Angus Housing Association chief calls out Dundee council over landscaping maintenance

Angus Housing Association chief calls out Dundee council over landscaping maintenance

The head of Angus Housing Association has called on Dundee City Council to “up their game” when it comes to the quality of landscaping maintenance they carry out in Whitfield and other residential parts of the city.

Director Bruce Forbes was appalled at witnessing the way in which a public bench at a play area in Whitfield Loan was left this week by the Council’s maintenance team.

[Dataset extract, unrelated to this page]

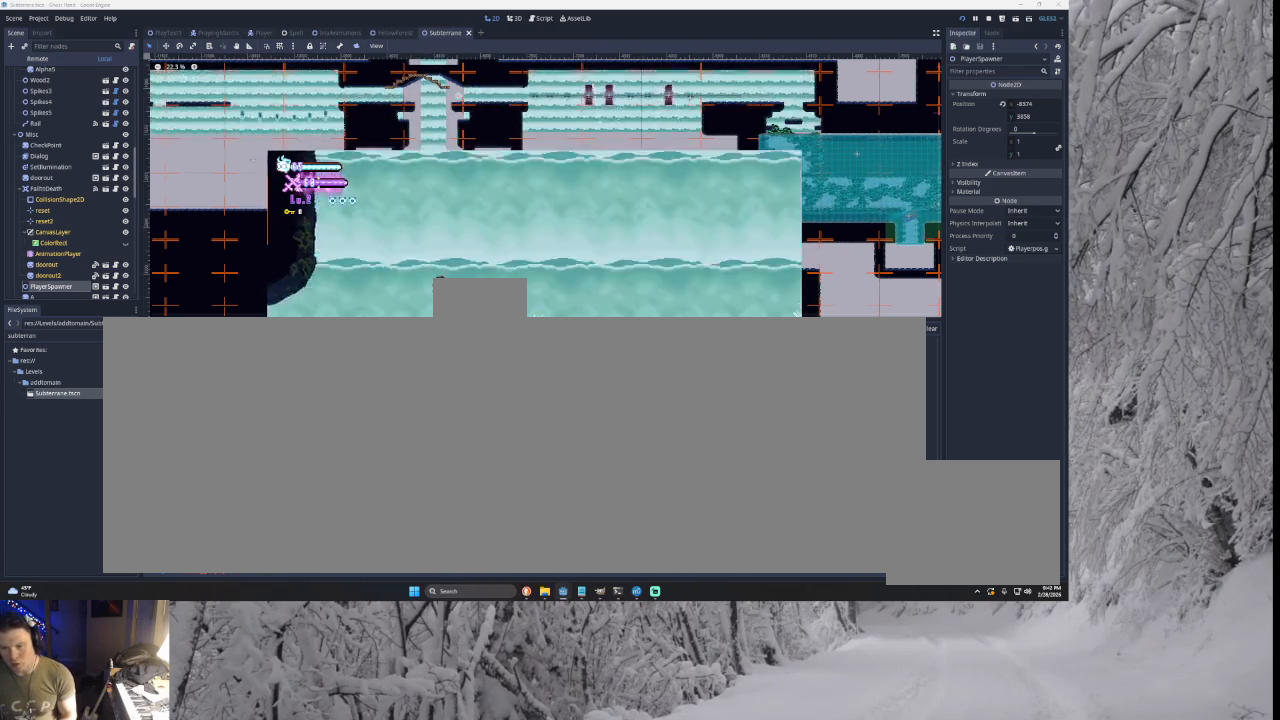
{"buttons": ["TRIANGLE"], "left_stick": "right", "right_stick": "center", "events": [[200, "TRIANGLE", "up"], [467, "TRIANGLE", "down"]]}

He told Scottish Housing News: “I appreciate that council budgets are under pressure but having spent huge amounts of capital spending on improving play and recreation facilities in Whitfield, it is surely a false economy not to maintain these.

“This public bench which is totally inaccessible due to a massive growth of thistles is just one example of the extremely poor standards of maintenance in the parts of Whitfield for which Dundee City Council has responsibility.”

Bruce Forbes

Mr Forbes added: “A lot of money was spent, not very long ago, on the new play facilities at the corner of Lothian Crescent and Whitfield Loan. The planted areas are now choked with weeds and the quality of ground maintenance is nowhere near an acceptable standard. How on earth can they expect families visiting the play area to use this?

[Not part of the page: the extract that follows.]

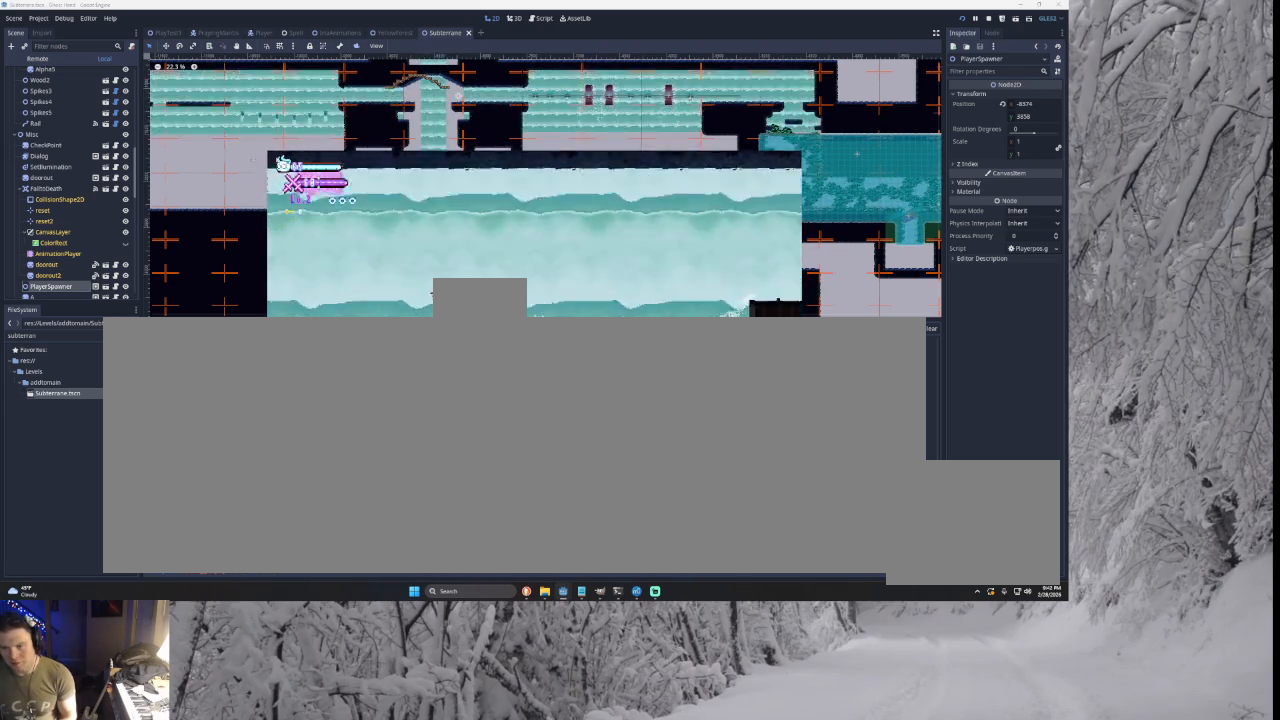
{"buttons": [], "left_stick": "left", "right_stick": "center", "events": [[133, "TRIANGLE", "up"], [367, "left_stick", "center"], [467, "left_stick", "left"]]}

“At a meeting which I attended earlier this year with Mike Galloway, the Director of City Development, he assured me in his capacity as chair of the Whitfield Regeneration Project Board that the Council is committed to maintaining Whitfield’s environment to the highest possible standard. Comparing it to the standard of landscaping work which Angus Housing Association expects from our contractors, the Council needs to seriously up its game to achieve this.

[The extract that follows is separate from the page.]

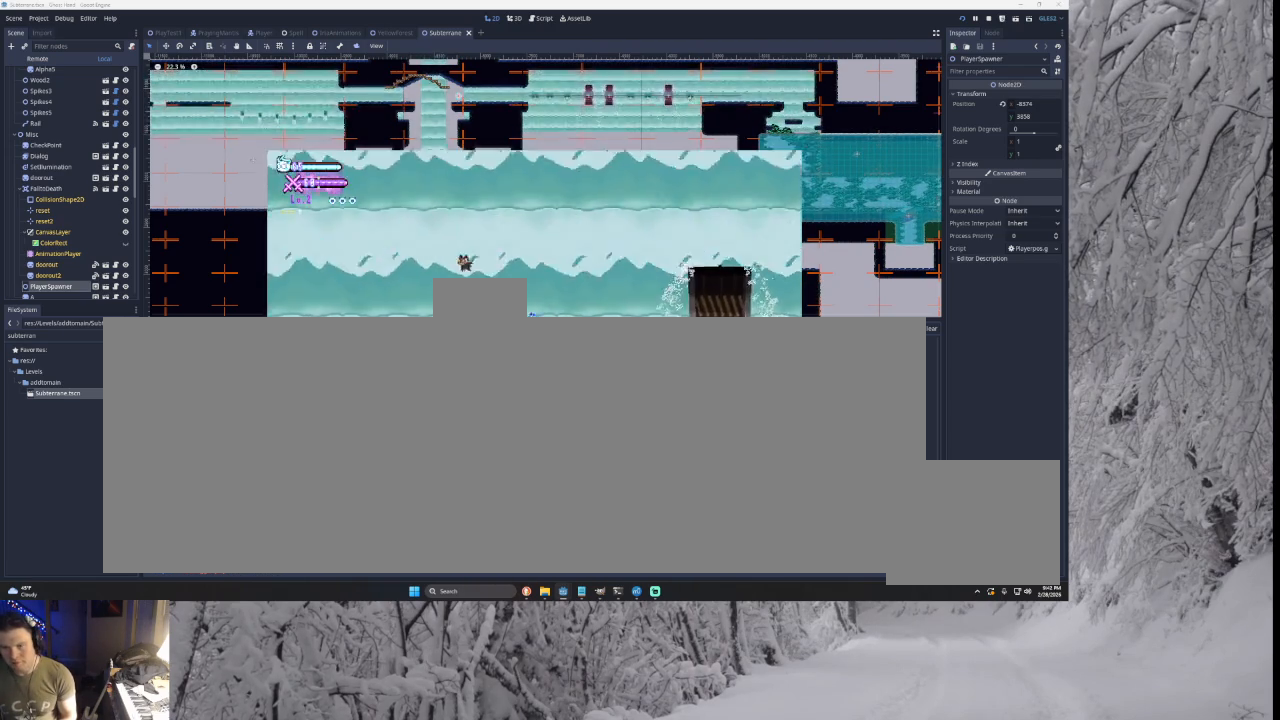
{"buttons": ["TRIANGLE"], "left_stick": "left", "right_stick": "center", "events": [[133, "TRIANGLE", "down"]]}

“It does also beg the question if there are to be two classes of landscaping in public areas in the city? Will there be different standards for the tourists around the V and A and the Waterfront to those in Dundee’s peripheral estates where some of the poorer residents of the city reside. I hope not. It certainly won’t look good if visitors to the city have to tackle big clumps of thistles before they can enjoy a seat at the Waterfront.”